Recorded data =>
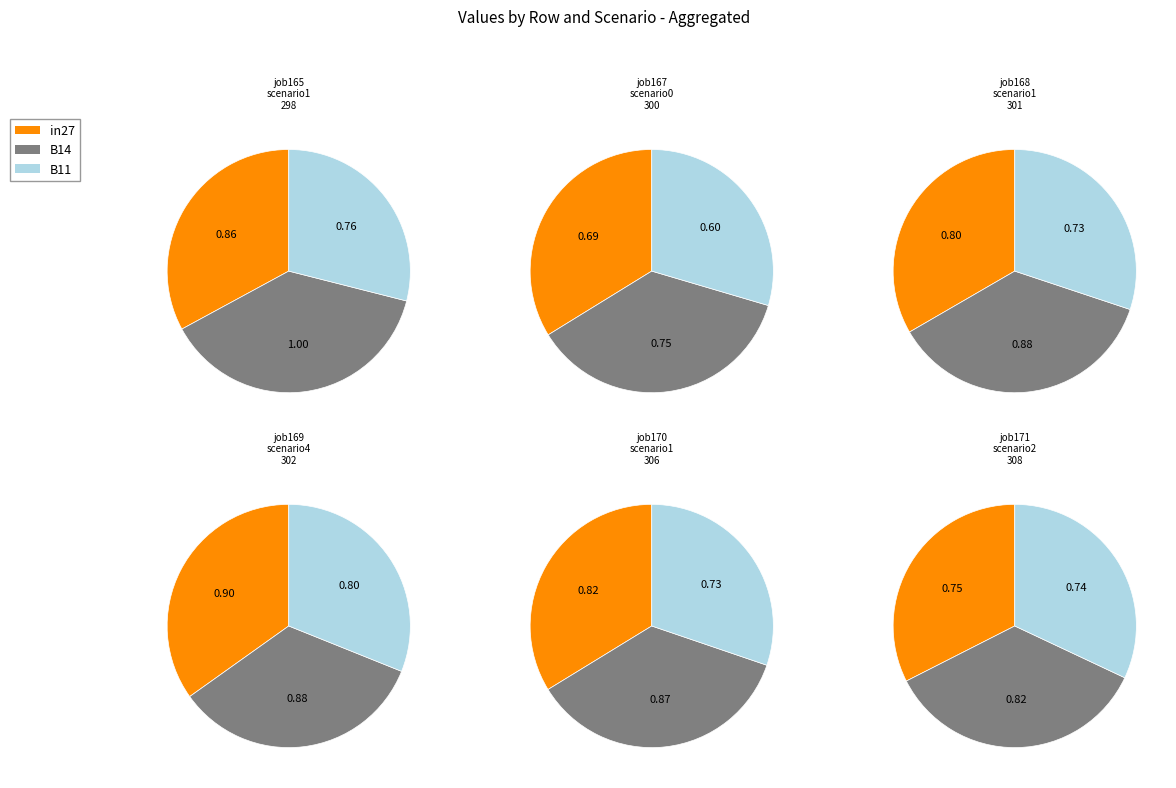

To the nearest percent, what is the difference between the largest and smallest slice percentages?

9%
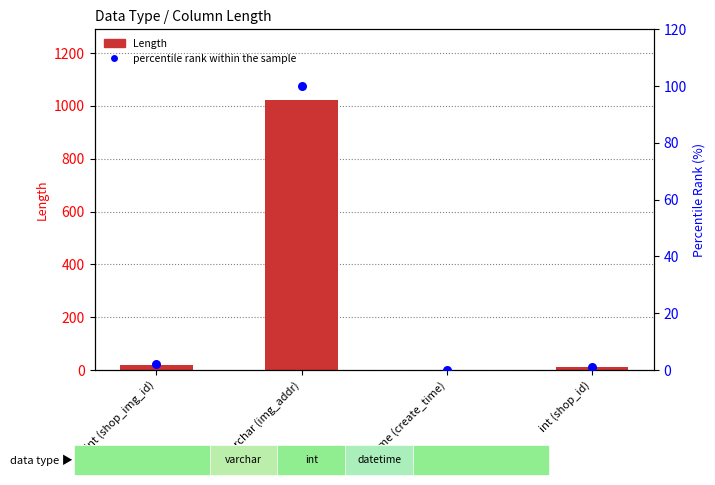

Which series reaches the maximum Y coordinate?

Length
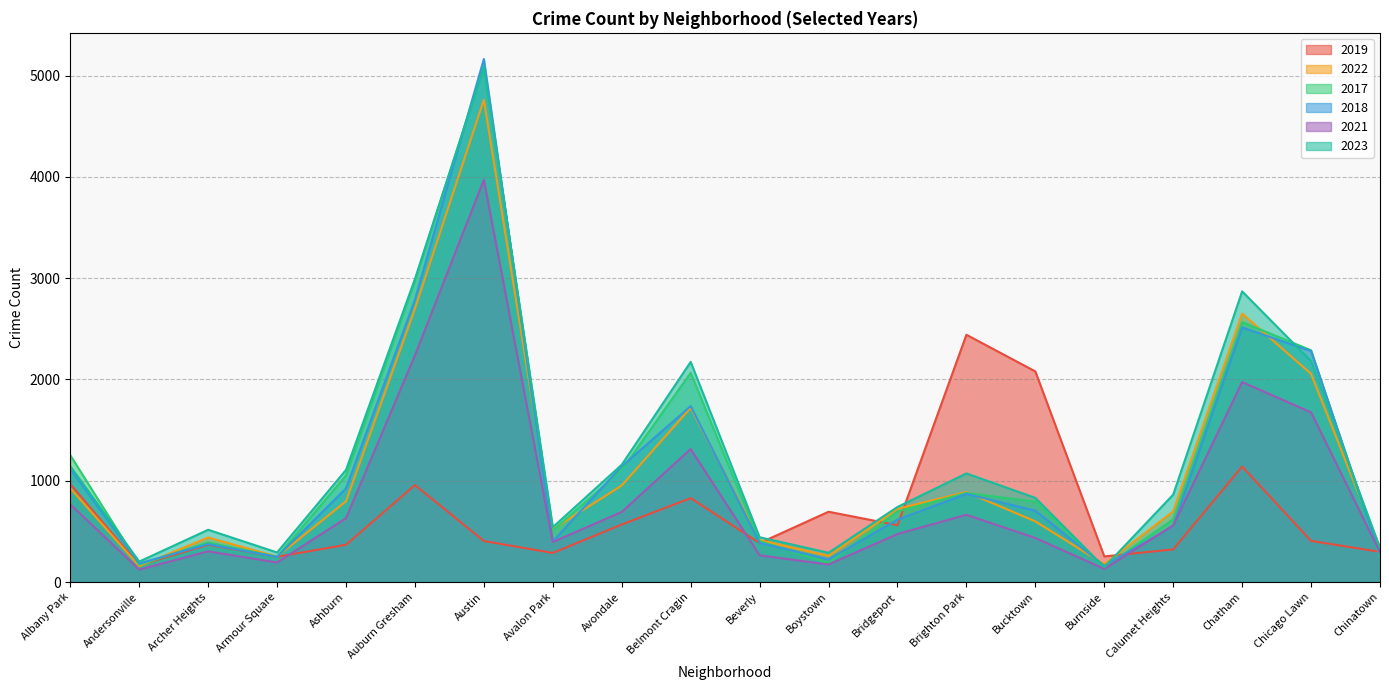

The 2021 series shows 1974 at Chatham. True or false?

True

What the task asks => Please return the lines above word for word, leaving out the pictures.

Task response =>
To the nearest percent, what is the difference between the largest and smallest slice percentages?

9%

Which series reaches the maximum Y coordinate?

Length

The 2021 series shows 1974 at Chatham. True or false?

True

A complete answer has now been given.